The Republicans also want to cut $93 million a year that the US contributes to the funding of the OECD. That organization is one of the very important organizations that works to achieve enough harmony in tax rules and cooperation among government to ensure that our tax laws won't be undercut by other countries' willingness to serve as tax havens for US citizens actively engaged in tax evasion. OECD provides important information about REAL relative tax burdens--it is one of the organizations that has shown us that in spite of our statutory rate for corporate taxation, we actually are a tax haven compared to other countries--down there with Mexico and only a few others at the bottom of the OECD nations. A US pullout from OECD would be counter to all notions of accountability and responsibility--things that Republicans claim to stand for.

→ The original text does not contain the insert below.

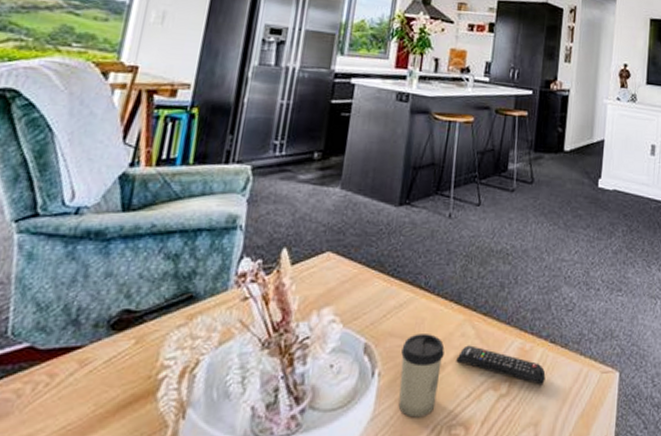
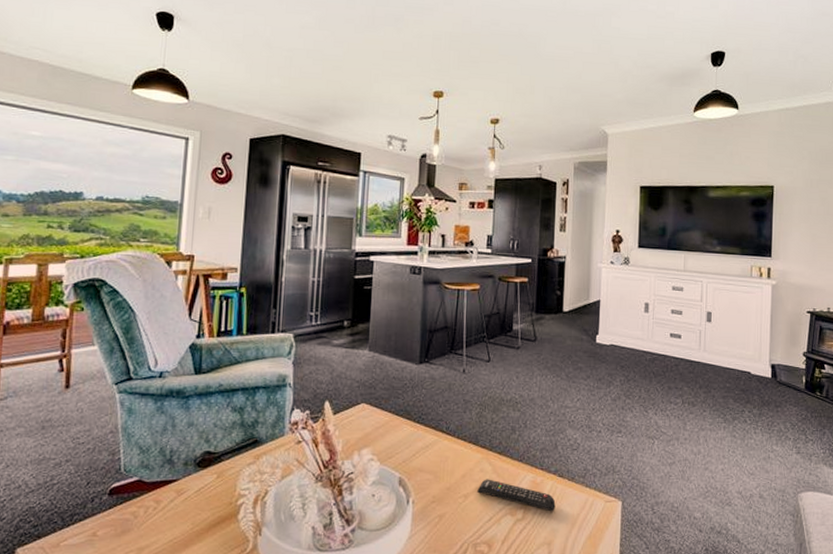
cup: present [398,334,445,418] -> none [430,469,467,537]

There may be a few of these proposed cuts that would be good ideas, but most strike me as short-sighted, mean-spirited, or plainly stupid. Not surprisingly, the study claims that Keynesian policies have been discredited and implies that its own free marketarianism is the way to go. Of course, the reverse is true. It's "free market" rules as practiced by Republican administrations that has been proven faulty--including the casino banking that led us into the Great Recession, which was a direct result of letting go the reins of regulation. Another dose of that deregulatory oligarch-favoring medicine is likely to kill the American middle class once and all.